Ok so this below and the "Moments about A" calculation equal to= 0 as stated above?, that is the answer to all of this?

\Sigma{M_A} = 5(6) - 5.57(7) + 2(24) = 72.43 kips/ft


5(6) = 30 ft-lb
-5.57(14) = -78 ft-lb
2(24) = 48 ft-lb
---------------------
Sum = 0 ft-lb

 

[stewartcs]

Ok so this is? and the "Moments about A" equal to 0 as stated above?, that is the answer to all of this?

\Sigma{M_A} = 5(6) - 5.57(7) + 2(24) = 72.43 kips/ft


5(6) = 30 ft-lb
-5.57(14) = -78 ft-lb
2(24) = 48 ft-lb
---------------------
Sum = 0 ft-lb

No.

-5.57(7) is not correct...it should be, as stated numerous times above, -5.57(14). The 14 comes from 6 + 8 which is the distance between point A and reaction B.

CS

 

[stewartcs]

The answer is in post #34.

Answer: 30 ft-lb, -78 ft-lb, and 48 ft-lb

CS

 

[Dellis]

No.

-5.57(7) is not correct...it should be, as stated numerous times above, -5.57(14). The 14 comes from 6 + 8 which is the distance between point A and reaction B.

CS

Ok sorry about that\Sigma{M_A} = 5(6) - 5.57(14) + 2(24) = .025(6) = 30 ft-lb
-5.57(14) = -78 ft-lb
2(24) = 48 ft-lb
---------------------
Sum = 0 ft-lb

 

[Dellis]

The answer is in post #34.

Answer: 30 ft-lb, -78 ft-lb, and 48 ft-lb

CS

I know but I need to show how I got them though, I need to know how to properly display the answer to the whole exercise.

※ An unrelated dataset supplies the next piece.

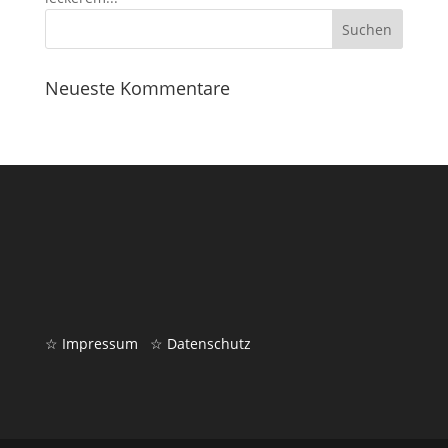
Neueste Kommentare
☆ Impressum
☆ Datenschutz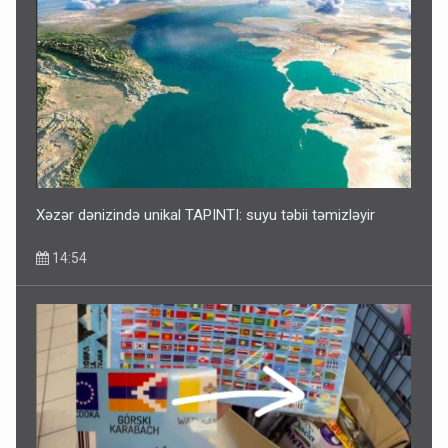
Xəzər dənizində unikal TAPINTI: suyu təbii təmizləyir
14:54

Does that calculation I did in my previous post even part of it?, I don't see it asking for that right. It is just asking to calculate the Moments about A, I can just show how I get those and that's it right?.

 

[stewartcs]

Ok sorry about that

\Sigma{M_A} = 5(6) - 5.57(14) + 2(24) = 72.43 kips/ft

I want you to multiply each term in this equation and right it down without adding them up and post the results.

CS

 

[stewartcs]

I know but I need to show how I got them though, I need to know how to properly display the answer to the whole exercise.

Does that calculation I did in my previous post even part of it?, I don't see it asking for that right, I can just show how I get those and that's it?.

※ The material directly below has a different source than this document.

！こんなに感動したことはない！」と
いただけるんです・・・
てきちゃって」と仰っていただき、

Combine post #24 and #34 and that is the "work" that you should show.

CS

 

[stewartcs]

Ok sorry about that


\Sigma{M_A} = 5(6) - 5.57(14) + 2(24) = .02


5(6) = 30 ft-lb
-5.57(14) = -78 ft-lb
2(24) = 48 ft-lb
---------------------
Sum = 0 ft-lb

The 0.02 is due to rounding errors...it should be 0.

CS

 

[Dellis]

The 0.02 is due to rounding errors...it should be 0.

CS

Ah ok, so other then that(which I will fix below) that is the end of this exercise?

\Sigma{M_A} = 5(6) - 5.57(14) + 2(24) = 05(6) = 30 ft-lb
-5.57(14) = -78 ft-lb
2(24) = 48 ft-lb
---------------------
Sum = 0 ft-lb

 

[stewartcs]

Ah ok, so other then that(which I will fix below) that is the end of this exercise?

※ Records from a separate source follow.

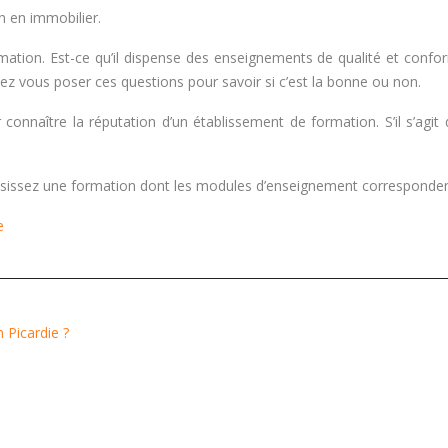
n en immobilier.
rmation. Est-ce qu’il dispense des enseignements de qualité et confo
vez vous poser ces questions pour savoir si c’est la bonne ou non.
naître la réputation d’un établissement de formation. S’il s’agit d’u
hoisissez une formation dont les modules d’enseignement corresponden
e
 Picardie ?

\Sigma{M_A} = 5(6) - 5.57(14) + 2(24) = 0


5(6) = 30 ft-lb
-5.57(14) = -78 ft-lb
2(24) = 48 ft-lb
---------------------
Sum = 0 ft-lb

Yes.

CS

 

[Dellis]

Yes.

CS

Thank you 1 million times, I really appreciate all the help and guidance.


As you seen on the forum I got a new thread, dealing with Free Body Diagram though and I got it done in a picture, just want to see what forces I missed, can you help me with that please?.